Contoh dari penerapan deposito ini dimisalkan sebagai berikut:
Joko
ingin memanfaatkan produk deposito. Dia mendepositokan uangnya sebesar
Rp 50 juta dalam jangka waktu 3 bulan. Bunga deposito selama setahun
adalah 5 %. Jadi dalam sebulan dia mendapatkan = Rp 50 juta x 5 % : 12
bulan = Rp 208.333,33/bulan. Kemudian penghasilan tersebut dipotong
pajak penghasilan 20 %. Dengan demikian Joko dalam tiga bulan
mendapatkan Rp 208.333,33 x 3 bulan = Rp 625.000,00 , sebelum dipotong
pajak.
Joko
tidak perlu khawatir dengan uang yang didepositokannya. Uang tersebut
pasti mendapatkan keuntungan walaupun tidak begitu besar. Meskipun bank
sedang pailit atau merugi, bank tetap harus membayarkan keuntungan/bunga
dari uang yang didepositokan Joko.
Di
lain sisi ada juga produk serupa yang diterbitkan oleh beberapa Lembaga
Keuangan Syariah. Mereka menamakannya dengan mudharabah atau bagi
hasil. Mereka menyatakan bahwa uang modal yang di-mudharabah-kan akan
digunakan untuk usaha yang halal, sehingga menghasilkan keuntungan yang
dapat dibagi setiap bulannya. Mereka menetapkan keuntungan yang besarnya
diprosentasekan dari modal. Meskipun mereka menyatakan bahwa
prosentasenya bisa berubah-ubah tergantung keadaan bank, tetapi
keuntungan masih didapatkan meskipun bank dalam keadaan merugi atau
usahanya merugi.
Bagaimana
sebenarnya memahami kasus seperti ini? Apakah hal ini termasuk
keuntungan yang halal ataukah hal ini mengandung unsur riba? Jika ini
riba, bagaimana seharusnya solusi terbaik yang diberikan?
Memahami Riba
Sebelum
kita membahas permasalahan ini, penulis perlu tekankan bahwa kita
jangan terpengaruh dengan istilah/penamaan yang digunakan oleh berbagai
lembaga keuangan. Kita harus melihat kepada hakikat transaksinya
sehingga kita bisa menghukumi setiap permasalahan dengan tepat.
Kita
juga harus paham bahwasanya yang dimaksud dengan riba atau lebih
spesifik disebut riba nasiah adalah mengambil keuntungan dari hutang
yang dipinjamkan.
Riba
diharamkan oleh Allah secara mutlak, baik tambahannya banyak maupun
sedikit, baik berupa uang lebih maupun manfaat atau jasa. Allah
subhanahu wa ta’ala berfirman:
وَأَحَلَّ اللَّهُ الْبَيْعَ وَحَرَّمَ الرِّبا
“Dan Allah telah menghalalkan jual beli dan mengharamkan riba.” (QS Al-Baqarah: 275)

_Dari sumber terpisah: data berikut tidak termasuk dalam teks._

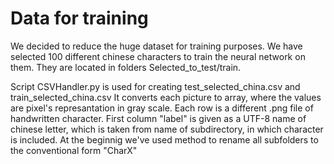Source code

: # Data for training


We decided to reduce the huge dataset for training purposes.
We have selected 100 different chinese characters to train the neural network on them.
They are located in folders Selected_to_test/train. 


Script CSVHandler.py is used for creating test_selected_china.csv and train_selected_china.csv
It converts each picture to array, where the values are pixel's represantation in gray scale.
Each row is a different .png file of handwritten character.
First column "label" is given as a UTF-8 name of chinese letter, which is taken from name of subdirectory,
in which character is included.
At the beginnig we've used method to rename all subfolders to the conventional form "CharX"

Rasulullah shallallahu ‘alaihi wa sallam juga mengatakan:
وَرِبَا
الْجَاهِلِيَّةِ مَوْضُوعٌ وَأَوَّلُ رِبًا أَضَعُ رِبَانَا رِبَا
عَبَّاسِ بْنِ عَبْدِ الْمُطَّلِبِ فَإِنَّهُ مَوْضُوعٌ كُلُّهُ
“…
Dan riba jahiliah dihapuskan. Riba pertama yang saya hapuskan dari
riba-riba kita adalah riba ‘Abbas bin Abdil-Muththalib. Sesungguhnya
riba tersebut dihapuskan semuanya.”[Muslim no. 1218.]
Imam Asy-Syafii rahimahullah pernah menerangkan:
وَكَانَ
مِنْ رِبَا الجَاهِلِيَّةِ أَنْ يَكُوْنَ لِلرَّجُلِ عَلَى الرَّجُلِ
الدَّيْنُ فَيَحِلُّ الدَّيْنُ ، فَيَقُوْلُ لَهُ صَاحِبُ الدَّيْنِ :
تَقْضِيْ أَوْ تربي ، فَإِنْ أَخَّرَهُ زَادَ عَليْه وَأَخَّرَه
“Di
antara bentuk riba jahiliah adalah seseorang memiliki hutang kepada
orang lain, kemudian hutang tersebut jatuh tempo, kemudian orang yang
meminjamkan uang berkata, ‘Engkau bayar atau engkau tambahkan
(ribakan)?’ Jika dia ingin mengakhirkannya, maka dia menambahnya.”[Lihat: Ma’rifatu As-Sunan Wal-Atsar lil-Baihaqi VIII/29 no. 3395]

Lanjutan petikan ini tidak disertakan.